One difference with std::string_view
is that methods that would normally return a std::string
such as substr()
return a non-owning std::string_view
.
std::string message = "wee woo wee woo";
std::string_view msgView(message.data(), message.rfind(" wee")); // "wee woo"
// construct from pointer and size
// find returns an index, which is basically the size 0f a substr from start of string
// to the argument passed to find/rfind
std::string_view wee = msgView.substr(0, msgView.find(' '));
wee[1] = 'w';
std::cout << message; // wwe woo wee woo
auto getStr() {
std::string msg = "Hello";
return std::string_view(msg);
// BAD: msg is a local variable and goes out of scope
}
auto msg2 = getStr();
// undefined behavior!
Finally, C++ strings are part of the standard template library, so it's not too much of a surprise to realize that std::string
is an alias for
std::basic_string<char, std::char_traits<char>, std::allocator<char>>
. We'll explore the ramifications of this more later, but for now you should know that this means we can use
std::string
for a string of char
, wchar_t
(2 byte characters), char8_t
(utf-8), char16_t
(utf-16), and char32_t
(utf-32).
Since the second and third template parameters have default arguments, you can customize the type simply as follows:
std::basic_string<char8_t> utf8String;
However, since std::basic_string<char8_t>
and std::string
have different template parameters, they are different types and thus don't fit together as easily.

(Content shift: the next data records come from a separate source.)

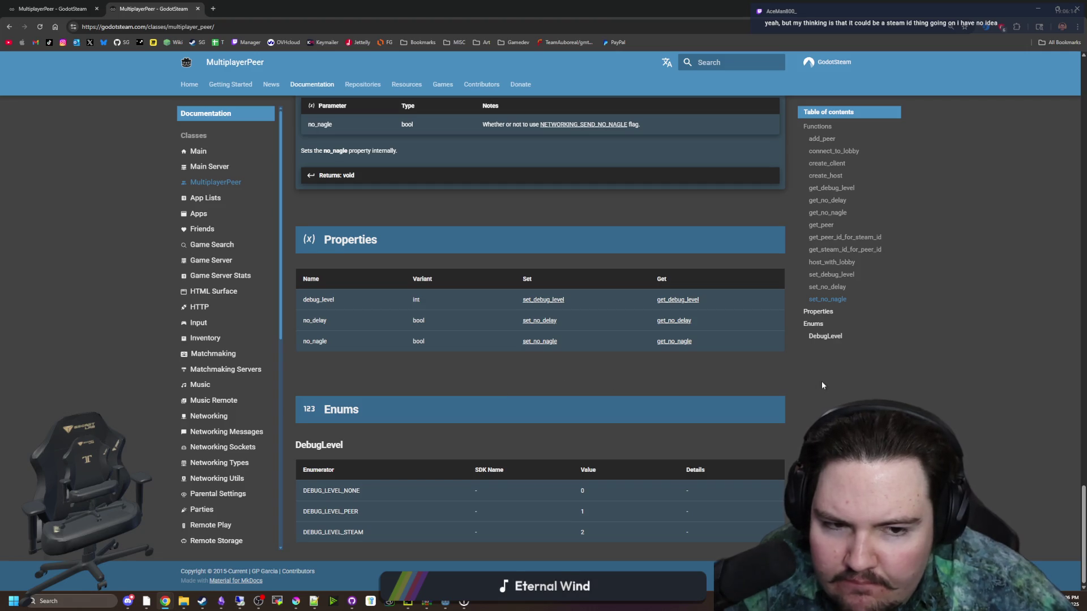
{"action": "scroll", "coordinate": [803, 359], "scroll_direction": "up", "scroll_amount": 3}
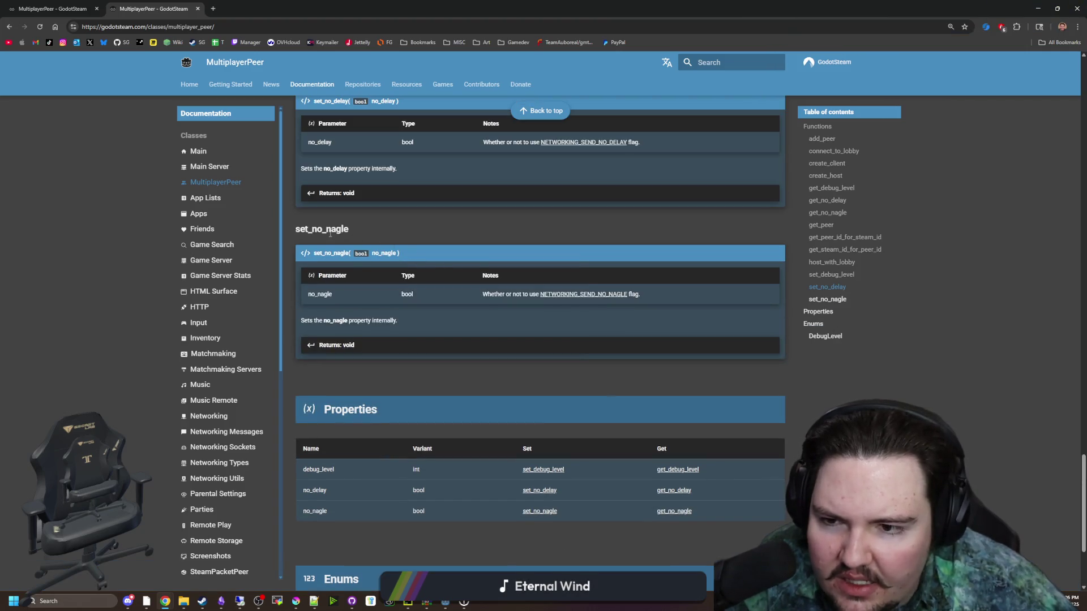
{"action": "double_click", "coordinate": [318, 229]}
{"action": "left_click", "coordinate": [319, 228]}
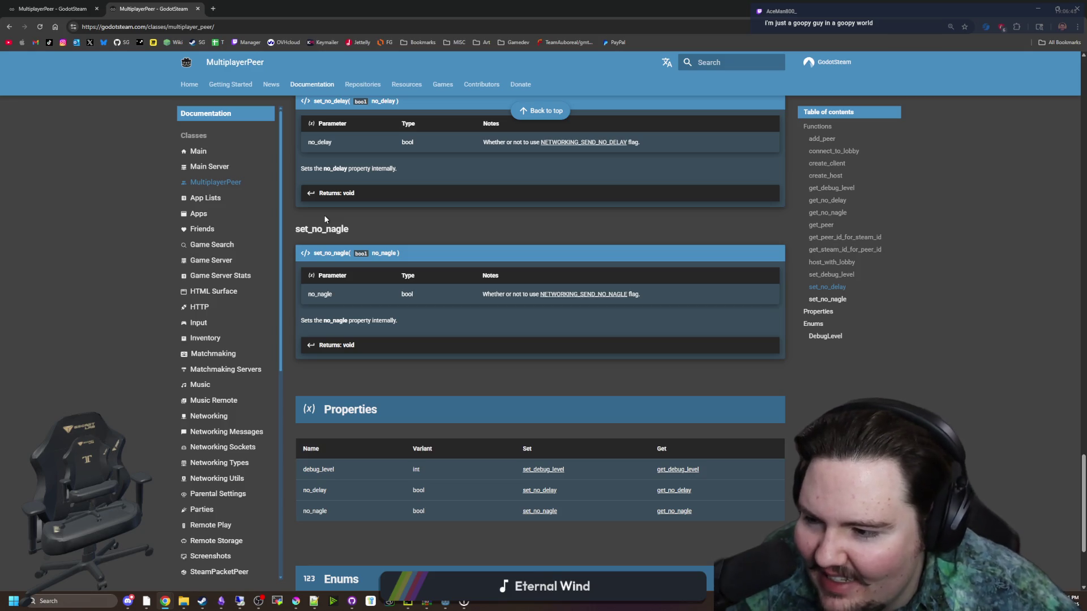
{"action": "scroll", "coordinate": [367, 266], "scroll_direction": "down", "scroll_amount": 3}
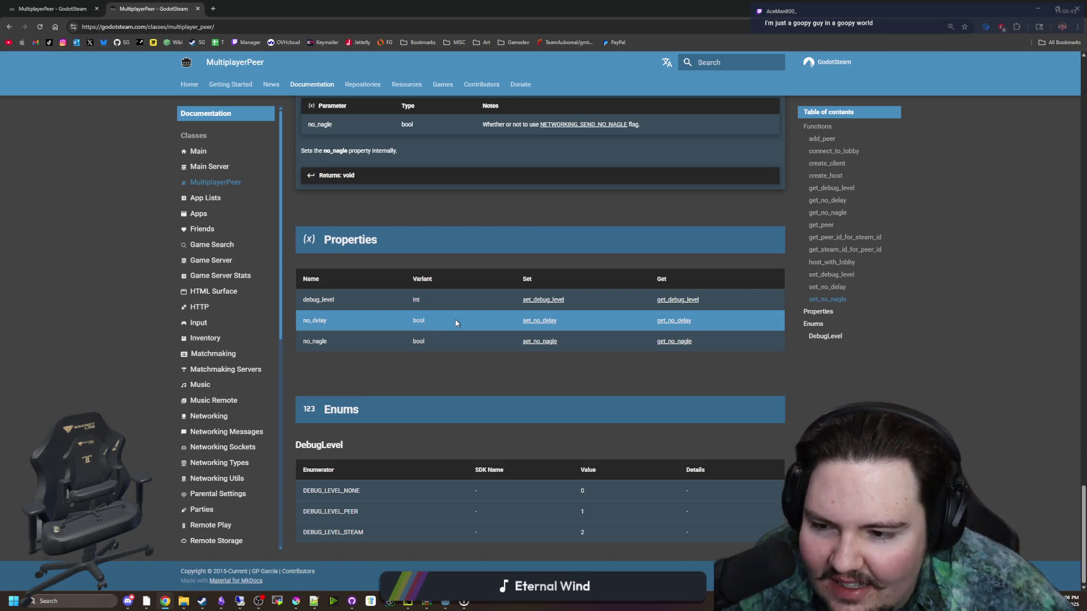
{"action": "scroll", "coordinate": [481, 334], "scroll_direction": "up", "scroll_amount": 4}
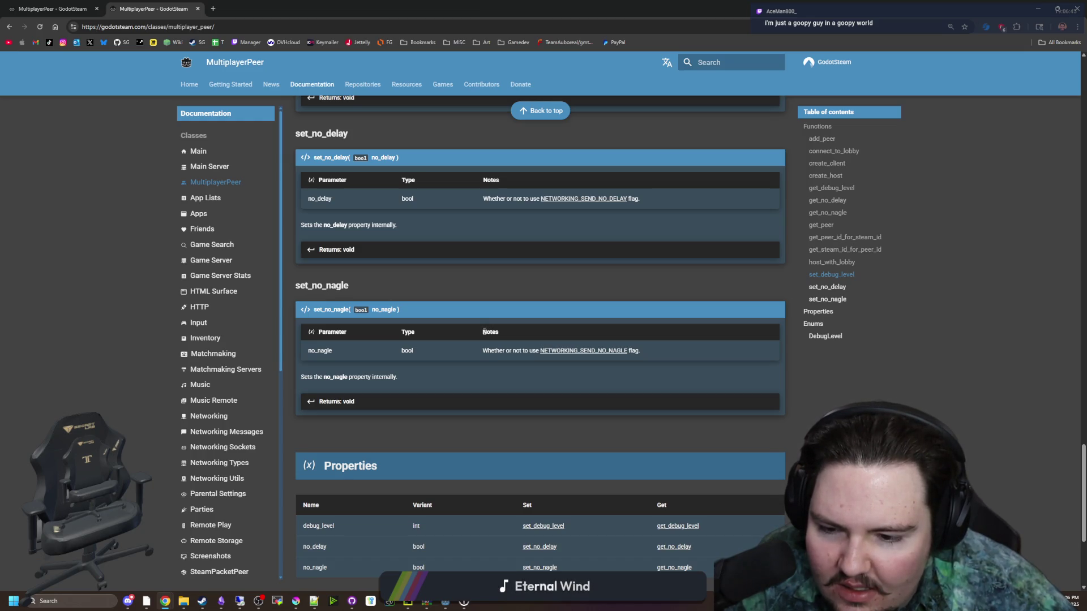
{"action": "scroll", "coordinate": [632, 357], "scroll_direction": "up", "scroll_amount": 6}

auto result = std::string("Hello") + std::basic_string<wchar_t>(L" World"); // error
Furthermore, members operate on their type parameter, not on abstract notions defined by multi-byte encodings. So for example, the size of a utf8 string will be how many bytes it is which is not necessarily how many characters it has, using characters in the sense that a human would likely use the term character.